## [Entries provided]
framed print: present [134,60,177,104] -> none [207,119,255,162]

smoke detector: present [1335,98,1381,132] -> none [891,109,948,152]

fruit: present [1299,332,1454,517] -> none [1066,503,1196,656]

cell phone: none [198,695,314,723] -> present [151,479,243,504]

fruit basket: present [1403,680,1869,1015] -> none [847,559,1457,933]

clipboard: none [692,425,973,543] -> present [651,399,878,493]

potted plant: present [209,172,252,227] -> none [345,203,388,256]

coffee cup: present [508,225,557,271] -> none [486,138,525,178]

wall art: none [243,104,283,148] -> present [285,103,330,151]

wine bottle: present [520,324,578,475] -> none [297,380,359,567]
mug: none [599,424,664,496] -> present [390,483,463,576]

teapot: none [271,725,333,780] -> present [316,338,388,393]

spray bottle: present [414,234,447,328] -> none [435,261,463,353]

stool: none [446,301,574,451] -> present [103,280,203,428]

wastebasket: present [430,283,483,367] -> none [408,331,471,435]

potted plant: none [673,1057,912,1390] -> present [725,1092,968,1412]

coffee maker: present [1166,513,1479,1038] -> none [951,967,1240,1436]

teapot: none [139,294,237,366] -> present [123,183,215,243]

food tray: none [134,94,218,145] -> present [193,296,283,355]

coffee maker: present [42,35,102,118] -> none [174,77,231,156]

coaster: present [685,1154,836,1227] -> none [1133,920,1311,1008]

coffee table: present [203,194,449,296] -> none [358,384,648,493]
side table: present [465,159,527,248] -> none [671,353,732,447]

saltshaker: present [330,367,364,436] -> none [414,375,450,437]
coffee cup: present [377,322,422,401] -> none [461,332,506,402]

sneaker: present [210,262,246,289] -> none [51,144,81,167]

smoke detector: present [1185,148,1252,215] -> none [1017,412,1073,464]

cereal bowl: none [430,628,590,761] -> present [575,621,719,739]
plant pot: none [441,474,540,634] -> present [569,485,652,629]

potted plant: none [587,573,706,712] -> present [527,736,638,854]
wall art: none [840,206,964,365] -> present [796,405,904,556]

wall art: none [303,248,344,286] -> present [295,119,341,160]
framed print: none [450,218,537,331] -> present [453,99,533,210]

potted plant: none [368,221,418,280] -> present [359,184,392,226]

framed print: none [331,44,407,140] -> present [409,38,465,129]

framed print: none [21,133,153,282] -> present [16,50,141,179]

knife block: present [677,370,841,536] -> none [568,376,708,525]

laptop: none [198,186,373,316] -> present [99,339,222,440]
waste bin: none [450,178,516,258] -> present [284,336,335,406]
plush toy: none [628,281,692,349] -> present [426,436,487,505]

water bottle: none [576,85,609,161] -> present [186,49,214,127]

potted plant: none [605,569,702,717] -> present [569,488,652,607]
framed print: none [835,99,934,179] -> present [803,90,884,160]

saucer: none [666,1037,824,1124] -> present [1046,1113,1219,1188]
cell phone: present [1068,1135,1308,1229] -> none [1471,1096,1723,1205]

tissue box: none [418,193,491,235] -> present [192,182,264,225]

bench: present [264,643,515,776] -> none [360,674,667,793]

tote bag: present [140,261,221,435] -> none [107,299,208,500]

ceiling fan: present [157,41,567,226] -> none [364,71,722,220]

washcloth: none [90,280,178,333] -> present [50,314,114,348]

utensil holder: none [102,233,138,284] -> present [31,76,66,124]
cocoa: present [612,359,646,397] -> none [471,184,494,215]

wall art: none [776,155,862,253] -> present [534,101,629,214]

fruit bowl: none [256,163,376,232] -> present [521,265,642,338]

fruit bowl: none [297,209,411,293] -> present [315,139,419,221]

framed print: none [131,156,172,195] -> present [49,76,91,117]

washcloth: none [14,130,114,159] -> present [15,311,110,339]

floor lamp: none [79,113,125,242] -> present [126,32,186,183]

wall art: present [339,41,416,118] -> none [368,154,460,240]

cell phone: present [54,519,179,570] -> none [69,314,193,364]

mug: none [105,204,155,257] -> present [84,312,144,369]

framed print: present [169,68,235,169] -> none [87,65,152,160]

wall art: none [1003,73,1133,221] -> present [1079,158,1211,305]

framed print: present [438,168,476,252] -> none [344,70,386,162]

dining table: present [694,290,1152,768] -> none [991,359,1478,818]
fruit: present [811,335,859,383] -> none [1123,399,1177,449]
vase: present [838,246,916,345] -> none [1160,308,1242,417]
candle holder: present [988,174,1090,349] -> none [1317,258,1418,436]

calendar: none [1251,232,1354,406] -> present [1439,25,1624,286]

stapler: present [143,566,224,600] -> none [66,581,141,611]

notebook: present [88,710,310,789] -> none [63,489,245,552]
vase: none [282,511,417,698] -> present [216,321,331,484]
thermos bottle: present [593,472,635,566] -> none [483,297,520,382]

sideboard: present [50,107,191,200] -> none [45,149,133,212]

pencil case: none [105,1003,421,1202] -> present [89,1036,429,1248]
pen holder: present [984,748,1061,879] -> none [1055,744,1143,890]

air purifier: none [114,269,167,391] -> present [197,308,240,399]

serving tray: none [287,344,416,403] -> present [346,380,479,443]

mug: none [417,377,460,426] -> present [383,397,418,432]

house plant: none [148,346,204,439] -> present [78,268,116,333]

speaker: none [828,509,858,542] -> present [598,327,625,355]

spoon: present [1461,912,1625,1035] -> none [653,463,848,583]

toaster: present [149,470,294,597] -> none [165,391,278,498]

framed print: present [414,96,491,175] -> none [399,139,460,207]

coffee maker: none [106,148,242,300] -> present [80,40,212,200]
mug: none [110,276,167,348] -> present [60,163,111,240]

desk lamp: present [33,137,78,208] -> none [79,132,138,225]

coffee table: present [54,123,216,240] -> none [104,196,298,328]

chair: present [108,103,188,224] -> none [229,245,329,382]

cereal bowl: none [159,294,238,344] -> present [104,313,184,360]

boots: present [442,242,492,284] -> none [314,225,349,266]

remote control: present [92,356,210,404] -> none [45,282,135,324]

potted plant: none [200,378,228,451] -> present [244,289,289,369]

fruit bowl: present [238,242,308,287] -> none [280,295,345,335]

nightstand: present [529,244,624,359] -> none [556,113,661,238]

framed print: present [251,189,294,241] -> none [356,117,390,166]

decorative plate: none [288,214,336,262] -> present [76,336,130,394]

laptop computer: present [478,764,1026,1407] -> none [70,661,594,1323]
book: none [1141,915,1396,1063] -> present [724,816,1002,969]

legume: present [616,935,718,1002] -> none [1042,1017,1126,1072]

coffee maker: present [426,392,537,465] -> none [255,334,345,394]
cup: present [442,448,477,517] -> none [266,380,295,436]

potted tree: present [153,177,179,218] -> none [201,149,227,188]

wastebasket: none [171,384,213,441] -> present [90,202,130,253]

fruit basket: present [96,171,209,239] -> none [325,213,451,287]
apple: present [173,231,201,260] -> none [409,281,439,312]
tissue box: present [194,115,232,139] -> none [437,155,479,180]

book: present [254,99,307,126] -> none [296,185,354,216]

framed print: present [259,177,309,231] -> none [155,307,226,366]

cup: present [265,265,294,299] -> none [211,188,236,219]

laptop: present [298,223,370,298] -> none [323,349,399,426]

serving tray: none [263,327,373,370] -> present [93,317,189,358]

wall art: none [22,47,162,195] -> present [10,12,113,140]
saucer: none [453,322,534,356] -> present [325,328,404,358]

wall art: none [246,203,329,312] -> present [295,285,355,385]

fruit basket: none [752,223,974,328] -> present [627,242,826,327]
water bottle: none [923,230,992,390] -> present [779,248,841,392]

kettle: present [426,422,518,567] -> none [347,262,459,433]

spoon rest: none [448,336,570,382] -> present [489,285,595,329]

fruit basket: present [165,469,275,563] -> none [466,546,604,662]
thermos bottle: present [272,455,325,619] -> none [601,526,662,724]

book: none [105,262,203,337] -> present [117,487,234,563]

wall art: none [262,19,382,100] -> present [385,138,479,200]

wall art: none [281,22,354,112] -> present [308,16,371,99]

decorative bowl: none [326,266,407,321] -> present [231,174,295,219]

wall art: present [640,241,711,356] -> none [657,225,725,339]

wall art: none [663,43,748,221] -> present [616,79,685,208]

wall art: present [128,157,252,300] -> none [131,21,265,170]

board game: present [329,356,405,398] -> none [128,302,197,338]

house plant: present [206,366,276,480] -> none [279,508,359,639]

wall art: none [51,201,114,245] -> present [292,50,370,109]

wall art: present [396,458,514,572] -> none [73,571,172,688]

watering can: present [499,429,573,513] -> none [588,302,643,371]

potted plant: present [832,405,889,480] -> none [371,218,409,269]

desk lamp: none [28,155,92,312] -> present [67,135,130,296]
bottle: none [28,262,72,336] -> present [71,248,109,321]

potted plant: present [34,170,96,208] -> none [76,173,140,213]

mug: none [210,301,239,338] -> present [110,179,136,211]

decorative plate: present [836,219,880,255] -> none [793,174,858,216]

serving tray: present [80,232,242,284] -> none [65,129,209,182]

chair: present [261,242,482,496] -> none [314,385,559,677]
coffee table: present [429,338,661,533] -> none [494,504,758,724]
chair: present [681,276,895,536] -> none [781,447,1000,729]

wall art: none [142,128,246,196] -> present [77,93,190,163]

## [Goal of the exercise]
Everything above from the line with "boots: present [442,242,492,284]" to the line with "framed print: present [259,177,309,231]", both included, must be repeated exactly, and nothing outside that range.

## [Solution for this exercise]
boots: present [442,242,492,284] -> none [314,225,349,266]

remote control: present [92,356,210,404] -> none [45,282,135,324]

potted plant: none [200,378,228,451] -> present [244,289,289,369]

fruit bowl: present [238,242,308,287] -> none [280,295,345,335]

nightstand: present [529,244,624,359] -> none [556,113,661,238]

framed print: present [251,189,294,241] -> none [356,117,390,166]

decorative plate: none [288,214,336,262] -> present [76,336,130,394]

laptop computer: present [478,764,1026,1407] -> none [70,661,594,1323]
book: none [1141,915,1396,1063] -> present [724,816,1002,969]

legume: present [616,935,718,1002] -> none [1042,1017,1126,1072]

coffee maker: present [426,392,537,465] -> none [255,334,345,394]
cup: present [442,448,477,517] -> none [266,380,295,436]

potted tree: present [153,177,179,218] -> none [201,149,227,188]

wastebasket: none [171,384,213,441] -> present [90,202,130,253]

fruit basket: present [96,171,209,239] -> none [325,213,451,287]
apple: present [173,231,201,260] -> none [409,281,439,312]
tissue box: present [194,115,232,139] -> none [437,155,479,180]

book: present [254,99,307,126] -> none [296,185,354,216]

framed print: present [259,177,309,231] -> none [155,307,226,366]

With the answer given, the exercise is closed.